What needs to be done »
In the records, update the lines from the one containing "class: Pezizomycetes" to the one containing "genus: Rustia" by replacing "common name" with "vernacular name" and leaving everything else unchanged.

** BEGIN **

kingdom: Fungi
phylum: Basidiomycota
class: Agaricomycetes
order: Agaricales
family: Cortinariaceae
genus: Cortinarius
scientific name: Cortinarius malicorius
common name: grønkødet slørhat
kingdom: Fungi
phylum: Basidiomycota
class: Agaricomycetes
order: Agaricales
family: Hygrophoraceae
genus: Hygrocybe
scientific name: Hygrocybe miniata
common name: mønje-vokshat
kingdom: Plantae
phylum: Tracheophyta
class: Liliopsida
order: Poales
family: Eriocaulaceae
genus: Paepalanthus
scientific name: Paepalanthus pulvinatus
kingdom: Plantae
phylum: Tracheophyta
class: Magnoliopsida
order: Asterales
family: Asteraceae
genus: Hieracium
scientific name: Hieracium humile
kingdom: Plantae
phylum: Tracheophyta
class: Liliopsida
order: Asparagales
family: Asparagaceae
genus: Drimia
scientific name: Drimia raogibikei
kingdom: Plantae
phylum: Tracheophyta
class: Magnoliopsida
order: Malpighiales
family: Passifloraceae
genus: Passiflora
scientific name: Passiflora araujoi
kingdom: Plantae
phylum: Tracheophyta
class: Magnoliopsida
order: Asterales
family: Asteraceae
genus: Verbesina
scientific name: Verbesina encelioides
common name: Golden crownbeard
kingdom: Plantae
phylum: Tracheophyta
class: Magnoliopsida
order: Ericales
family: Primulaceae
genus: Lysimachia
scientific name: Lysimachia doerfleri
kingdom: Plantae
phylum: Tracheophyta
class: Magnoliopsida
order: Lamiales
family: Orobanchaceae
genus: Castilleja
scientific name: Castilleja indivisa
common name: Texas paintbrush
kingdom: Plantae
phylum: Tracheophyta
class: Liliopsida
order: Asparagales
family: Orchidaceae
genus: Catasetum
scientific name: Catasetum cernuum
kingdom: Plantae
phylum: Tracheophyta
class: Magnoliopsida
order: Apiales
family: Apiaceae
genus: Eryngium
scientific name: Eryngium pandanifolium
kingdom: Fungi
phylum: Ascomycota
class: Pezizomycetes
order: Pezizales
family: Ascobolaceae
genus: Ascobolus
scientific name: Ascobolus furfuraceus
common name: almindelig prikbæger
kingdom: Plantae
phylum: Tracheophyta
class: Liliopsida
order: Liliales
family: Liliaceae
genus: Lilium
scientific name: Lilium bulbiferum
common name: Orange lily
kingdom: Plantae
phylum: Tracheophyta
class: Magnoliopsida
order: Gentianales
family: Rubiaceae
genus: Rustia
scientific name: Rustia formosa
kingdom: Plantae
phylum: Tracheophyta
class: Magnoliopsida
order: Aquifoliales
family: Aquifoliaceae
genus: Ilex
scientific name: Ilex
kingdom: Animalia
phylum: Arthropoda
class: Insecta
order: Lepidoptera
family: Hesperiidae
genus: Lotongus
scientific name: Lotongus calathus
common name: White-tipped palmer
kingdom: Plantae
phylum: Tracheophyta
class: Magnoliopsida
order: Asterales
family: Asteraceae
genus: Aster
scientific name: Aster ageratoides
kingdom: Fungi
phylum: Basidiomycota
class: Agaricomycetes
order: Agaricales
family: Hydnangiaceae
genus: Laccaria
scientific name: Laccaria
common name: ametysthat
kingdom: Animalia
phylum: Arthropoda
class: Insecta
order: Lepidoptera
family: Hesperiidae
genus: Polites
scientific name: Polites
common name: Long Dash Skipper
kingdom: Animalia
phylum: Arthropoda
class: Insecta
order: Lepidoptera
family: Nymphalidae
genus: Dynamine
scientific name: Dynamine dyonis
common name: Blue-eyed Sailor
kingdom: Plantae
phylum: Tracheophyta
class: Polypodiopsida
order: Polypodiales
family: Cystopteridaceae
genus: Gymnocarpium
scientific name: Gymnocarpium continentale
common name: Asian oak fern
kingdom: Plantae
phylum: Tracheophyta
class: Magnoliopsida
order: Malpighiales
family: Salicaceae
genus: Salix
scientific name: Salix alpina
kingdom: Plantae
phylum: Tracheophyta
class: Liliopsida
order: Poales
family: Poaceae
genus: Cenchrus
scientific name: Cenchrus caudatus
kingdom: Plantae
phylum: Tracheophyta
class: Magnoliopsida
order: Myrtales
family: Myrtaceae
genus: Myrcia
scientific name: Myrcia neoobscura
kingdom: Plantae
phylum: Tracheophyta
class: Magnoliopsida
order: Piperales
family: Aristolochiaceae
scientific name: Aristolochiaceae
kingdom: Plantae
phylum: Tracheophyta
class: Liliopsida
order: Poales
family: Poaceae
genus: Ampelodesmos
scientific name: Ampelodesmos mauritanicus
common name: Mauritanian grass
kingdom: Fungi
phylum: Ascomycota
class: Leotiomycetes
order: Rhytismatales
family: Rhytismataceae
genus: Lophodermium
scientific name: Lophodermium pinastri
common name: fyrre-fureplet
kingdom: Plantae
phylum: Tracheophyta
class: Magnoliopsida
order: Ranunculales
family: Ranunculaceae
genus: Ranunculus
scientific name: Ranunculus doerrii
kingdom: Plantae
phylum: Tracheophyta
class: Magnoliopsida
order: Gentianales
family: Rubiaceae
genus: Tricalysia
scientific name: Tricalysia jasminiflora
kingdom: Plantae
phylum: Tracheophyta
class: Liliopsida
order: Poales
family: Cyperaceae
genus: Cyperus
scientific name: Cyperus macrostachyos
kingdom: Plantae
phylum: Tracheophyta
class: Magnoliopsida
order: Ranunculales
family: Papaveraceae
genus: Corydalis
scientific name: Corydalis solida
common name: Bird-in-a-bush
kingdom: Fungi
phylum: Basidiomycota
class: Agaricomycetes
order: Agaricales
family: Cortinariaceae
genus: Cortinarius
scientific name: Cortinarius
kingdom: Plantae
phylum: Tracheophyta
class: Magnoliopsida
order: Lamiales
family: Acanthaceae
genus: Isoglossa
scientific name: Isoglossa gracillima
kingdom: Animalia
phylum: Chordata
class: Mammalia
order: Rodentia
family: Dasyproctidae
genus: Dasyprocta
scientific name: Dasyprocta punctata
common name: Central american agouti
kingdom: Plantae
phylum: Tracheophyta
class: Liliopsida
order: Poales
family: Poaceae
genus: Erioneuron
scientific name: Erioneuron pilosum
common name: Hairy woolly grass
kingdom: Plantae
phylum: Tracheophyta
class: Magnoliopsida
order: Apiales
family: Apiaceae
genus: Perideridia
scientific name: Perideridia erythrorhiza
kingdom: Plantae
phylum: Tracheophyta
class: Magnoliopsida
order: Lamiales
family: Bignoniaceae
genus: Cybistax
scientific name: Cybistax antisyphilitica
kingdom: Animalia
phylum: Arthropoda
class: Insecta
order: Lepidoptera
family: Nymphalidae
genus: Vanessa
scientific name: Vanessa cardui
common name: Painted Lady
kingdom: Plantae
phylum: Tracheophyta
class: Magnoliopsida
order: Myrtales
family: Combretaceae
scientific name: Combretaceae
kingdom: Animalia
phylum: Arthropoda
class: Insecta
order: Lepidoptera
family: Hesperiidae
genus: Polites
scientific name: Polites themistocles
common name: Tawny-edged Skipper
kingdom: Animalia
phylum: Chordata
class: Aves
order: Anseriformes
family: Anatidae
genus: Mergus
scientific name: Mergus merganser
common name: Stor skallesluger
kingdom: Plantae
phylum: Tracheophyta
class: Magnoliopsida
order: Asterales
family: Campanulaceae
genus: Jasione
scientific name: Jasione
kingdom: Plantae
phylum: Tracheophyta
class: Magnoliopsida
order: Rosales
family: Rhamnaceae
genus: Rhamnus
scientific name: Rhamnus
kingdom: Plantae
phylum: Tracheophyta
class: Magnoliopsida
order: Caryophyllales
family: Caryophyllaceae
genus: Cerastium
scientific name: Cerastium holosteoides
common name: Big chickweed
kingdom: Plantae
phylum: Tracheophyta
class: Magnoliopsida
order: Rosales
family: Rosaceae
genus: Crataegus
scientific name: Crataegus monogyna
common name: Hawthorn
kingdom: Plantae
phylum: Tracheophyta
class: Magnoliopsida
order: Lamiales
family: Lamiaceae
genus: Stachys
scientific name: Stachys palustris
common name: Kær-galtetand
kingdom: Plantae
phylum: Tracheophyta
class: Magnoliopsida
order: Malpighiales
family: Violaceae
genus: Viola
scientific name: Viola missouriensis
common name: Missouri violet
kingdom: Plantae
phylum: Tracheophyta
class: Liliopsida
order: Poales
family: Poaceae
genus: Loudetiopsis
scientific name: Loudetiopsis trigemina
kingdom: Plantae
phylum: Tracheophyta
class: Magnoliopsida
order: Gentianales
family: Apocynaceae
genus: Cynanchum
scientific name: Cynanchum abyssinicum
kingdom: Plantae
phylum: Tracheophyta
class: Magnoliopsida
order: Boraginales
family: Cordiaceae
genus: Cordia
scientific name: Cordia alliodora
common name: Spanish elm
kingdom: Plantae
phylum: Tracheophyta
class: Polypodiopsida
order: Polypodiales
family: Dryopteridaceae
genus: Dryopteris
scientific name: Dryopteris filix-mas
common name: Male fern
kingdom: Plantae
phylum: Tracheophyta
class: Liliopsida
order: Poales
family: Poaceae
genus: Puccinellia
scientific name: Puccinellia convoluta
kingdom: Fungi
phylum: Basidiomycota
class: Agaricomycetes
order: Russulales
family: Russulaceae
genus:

** END **

Exercise answer »
class: Pezizomycetes
order: Pezizales
family: Ascobolaceae
genus: Ascobolus
scientific name: Ascobolus furfuraceus
vernacular name: almindelig prikbæger
kingdom: Plantae
phylum: Tracheophyta
class: Liliopsida
order: Liliales
family: Liliaceae
genus: Lilium
scientific name: Lilium bulbiferum
vernacular name: Orange lily
kingdom: Plantae
phylum: Tracheophyta
class: Magnoliopsida
order: Gentianales
family: Rubiaceae
genus: Rustia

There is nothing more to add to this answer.